Document extract —
# Solving homogeneous Fredholm Equation of the second kind

I am trying to solve a homogeneous Fredholm integral equation of the second kind, i.e. $\lambda y(x) = \int\limits_a^b e^{i[\phi(t)+k(t-x/M)^2]} y(t)\,dt$

where $\lambda$ is the eigenvalue (to be determined), and $\phi(t)$ is a polynomial in $t$. Has anyone come across a Mathematica routine to do this? Thanks! Mark

-
If k is large, one obvious thing that comes to mind is to use the saddle point approximation. The general equation does not look like the one you can solve exactly. Numerically, you can try some finite difference scheme, or may be something similar to what I described here. – Leonid Shifrin May 14 '13 at 21:25
Could you give a particular $a,b,k,M$ and $\phi(t)$ you're studying? – J. M. is back. May 15 '13 at 8:44
Leonid: Thanks for the comments. The problem with stationary-phase is that past the first term, succeeding terms depend on the value at the end points, which doesn't really help. I also looked at your link - it's not clear to me how one gets the eigenvalue using that method. – Mark May 15 '13 at 17:45
@J.M.: let a=-1, b=1, k~500, M=3, phi = c2 t^2 - c4 t^4 with c2 and c4 constants of order 100 and 10 respectively – Mark May 15 '13 at 17:59
@Mark Since your value of k is so large, I would still start with a stationary phase, and then perhaps use some iterative scheme. The scheme I linked to will be very hard to apply directly, given the highly oscillatory kernel of your equation - one would need to discretize on a very fine grid, and likely also use extended precision arithmetic - and even then I don't think this will be robust. To my mind, you first have to factor out the highly oscillatory part, which stationary phase should do for you - and then you could perhaps apply some finite difference scheme to the corrections. – Leonid Shifrin May 15 '13 at 19:58

## Rahbar and Hashemizadeh's approach

You could use the code provided by PlatoManiac in response to a similar question which implements the method from Rahbar and Hashemizadeh's paper A Computational Approach to the Fredholm Integral Equation of the Second Kind.

Recorded information —
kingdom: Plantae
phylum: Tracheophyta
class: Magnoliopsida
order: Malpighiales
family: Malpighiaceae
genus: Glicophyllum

Work task A — Decide whether each statement agrees with the post on the Fredholm integral equation, answering yes or no with the deciding words quoted: (i) In one proposed case, k is about 500. (ii) Leonid Shifrin thinks his linked scheme can be applied directly to this equation. (iii) Mark says stationary-phase terms after the first depend on values at the end points.
Work task B — Extend the post on the Fredholm integral equation, picking up after its final sentence.

Response A —
(i) Yes: "let a=-1, b=1, k~500, M=3"
(ii) No: "The scheme I linked to will be very hard to apply directly"
(iii) Yes: "past the first term, succeeding terms depend on the value at the end points"

Response B —
## NISolve.nb

The Mathematica library includes code for Numerical Solution of One-Dimensional Linear Integral Equations of the Second Kind.

To get the code to work in recent versions of Mathematica you'll need to remove the line

<<UtilitiesFilterOptions;


and change the two occurrences of

fintopt=FilterOptions[FunctionInterpolation,opt];


to

fintopt=Sequence@@FilterRules[{opt},FunctionInterpolation];


(these instructions were detailed in this previous post for a different function).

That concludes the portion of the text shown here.